Si pemilik status mengatakan kira-kira isinya : bahwa sebagai seniman kita tidak perlu mencela satu sama lain. Berkarya sajalah. Kemudian status itu di tanggapi oleh beberapa orang. Ada yang mengatakan : itu betul, tapi kalo menyangkut karya-karya tidak bermutu nanti dulu. Ada juga yang secara terang-terangan bilang : Jangan mencela, emangnya udah sehebat apa sih karya loe ! Dengan percaya diri dia juga mengatakan bahwa : jika dia sudah sampaikan pertanyaan itu, maka tidak akan ada yang bisa menjawabnya balik.
Oke kira-kira dari situ artikel pendek ini bermula.
"Mencela" berbeda artinya dengan "mengkritisi atas dasar apresiasi." Kritik adalah cambuk yang bersifat membangun. Sedangkan mencela adalah menghajar. Di lihat dari efek yang diharapkan maka jelas punya maksud yang berbeda. Kedua hal itu erat kaitannya dengan apa yang disebut "mentalitas," sementara mentalitas sendiri erat kaitannya dengan "proses". Semakin lama dia berproses, semakin dia punya mental berkesenian yang oke. Jika kita ingin menjadi seniman yang punya karya-karya besar, maka pupuk terbaik adalah kritik, seberapapun menyakitkannya.
Wajib kita sadari, bahwa diseberang seniman dan karyanya ada sosok lain nan juga berpengaruh, yakni kritikus atau pengamat seni. Mereka memberikan apresiasi dalam bentuk review-review. Sesungguhnya mereka bukanlah musuh tapi justru saudara sekandung yang bertugas sebagai pengawal mutu.
Bagi siapa saja yang ingin "benar-benar" jadi seniman (bukan sekedar jadi selebritis) dia tentu memerlukan "kebutuhan kritik". Untuk membedakan kritik dengan celaan sesungguhnya mudah sekali. Biasanya celaan bersifat menghujat tanpa dasar, sedangkan kritik lebih apresiatif. Sebagai sebuah apresiasi, kritik memiliki kadar intelektual dalam pendapatnya. Jika ada yang sekedar mencela ya diamkan saja, buat apa meladeni hal tak perlu. Jika ada yang mengkritik apalagi memiliki kadar intelektual yang bagus, ajaklah berdiskusi sekalian.
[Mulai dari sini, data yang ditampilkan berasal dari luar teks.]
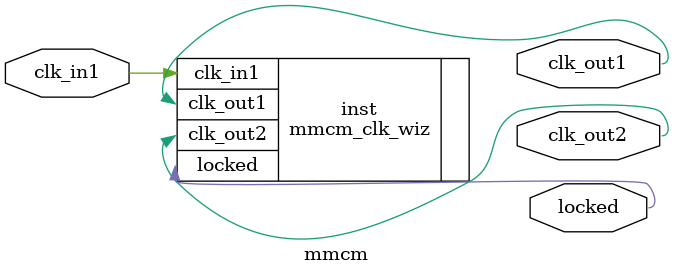
<source format=v>


`timescale 1ps/1ps

(* CORE_GENERATION_INFO = "mmcm,clk_wiz_v6_0_10_0_0,{component_name=mmcm,use_phase_alignment=true,use_min_o_jitter=false,use_max_i_jitter=false,use_dyn_phase_shift=false,use_inclk_switchover=false,use_dyn_reconfig=false,enable_axi=0,feedback_source=FDBK_AUTO,PRIMITIVE=MMCM,num_out_clk=2,clkin1_period=20.000,clkin2_period=10.0,use_power_down=false,use_reset=false,use_locked=true,use_inclk_stopped=false,feedback_type=SINGLE,CLOCK_MGR_TYPE=NA,manual_override=false}" *)

module mmcm 
 (
  // Clock out ports
  output        clk_out1,
  output        clk_out2,
  // Status and control signals
  output        locked,
 // Clock in ports
  input         clk_in1
 );

  mmcm_clk_wiz inst
  (
  // Clock out ports  
  .clk_out1(clk_out1),
  .clk_out2(clk_out2),
  // Status and control signals               
  .locked(locked),
 // Clock in ports
  .clk_in1(clk_in1)
  );

endmodule

</source>
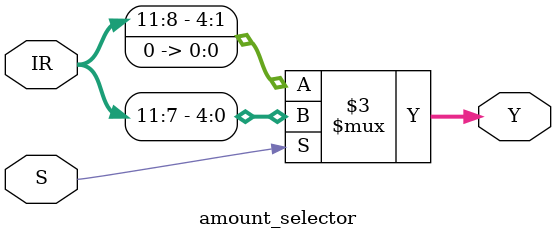
<source format=v>
module amount_selector (output reg [4:0] Y, input S, input [31:0] IR);
	always @ (S, IR)
	if (S) Y = IR[11:7];
	else Y = {IR[11:8], 1'b0};
endmodule
</source>
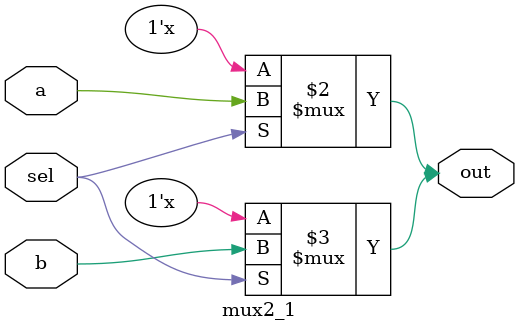
<source format=v>
module mux2_1(
    input a,b,sel,    // Select signal
    output  out    // Output
);
bufif0 (out, a, ~sel); // If sel is 0, pass a to out
bufif1 (out, b, sel);  // If sel is 1, pass b to out
endmodule
    
</source>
Seniman yang baik tidak berhenti dari sekedar membuat karya saja, tapi juga harus memiliki wawasan. Tentu saja agar karya-karya yang dihasilkannya punya bobot, tidak sekedar ikut-ikutan trend dan bisa menjadi pembahasan di sejumlah ruang diskusi karya (dalam sebuah obrolan kamar kost sekalipun).
Lantas siapa yang boleh memberikan kritik ? Ya siapa saja ! Bisa saya, bisa anda, bisa nyokap, bisa bokap, bisa tukang ojek depan rumah, bahkan bisa napi dalam penjara. Bebas. Apalagi kalau karya kita di kritik oleh pengamat yang sudah terkenal, bukannya nyampah, tapi malah bangga ! Salutnya, ada beberapa kawan malah bela-belain suka rela memberikan karya ke sejumlah kritikus terkemuka hanya untuk dibantai (sori, menggunakan bahasa radikal).
Syahdan,
Seandainya saya ditanya : "seberapa hebat sih karya loe ! " maka pasti akan segera saya jawab balik : " Bukan urusan gw, tapi urusan elo ! " Bukankah sesuatu yang lucu jika kita harus menilai karya sendiri ? Error dimananya nih jadinya ? Si penanya-lah yang harusnya melakukan review. Bukankah hal ini justru menimbulkan pertanyaan baru seperti misalkan : " mampu tidak dia sebenarnya memberikan review ?"
Tidak ada satupun yang lebih hebat dari karya-karya yang dibuat oleh Sang Maha Seniman, Tuhan Maha Kuasa. Jadi buat apa hebat-hebatan ? Sebagai seniman yang berbentuk manusia biasa, tentu apa yang kita buat tidak akan pernah ada yang sempurna. Maka sangat sah jika kita saling ber-apresiasi . Demi apa ? Demi kemajuan bersama. Demi mutu karya di Indonesia.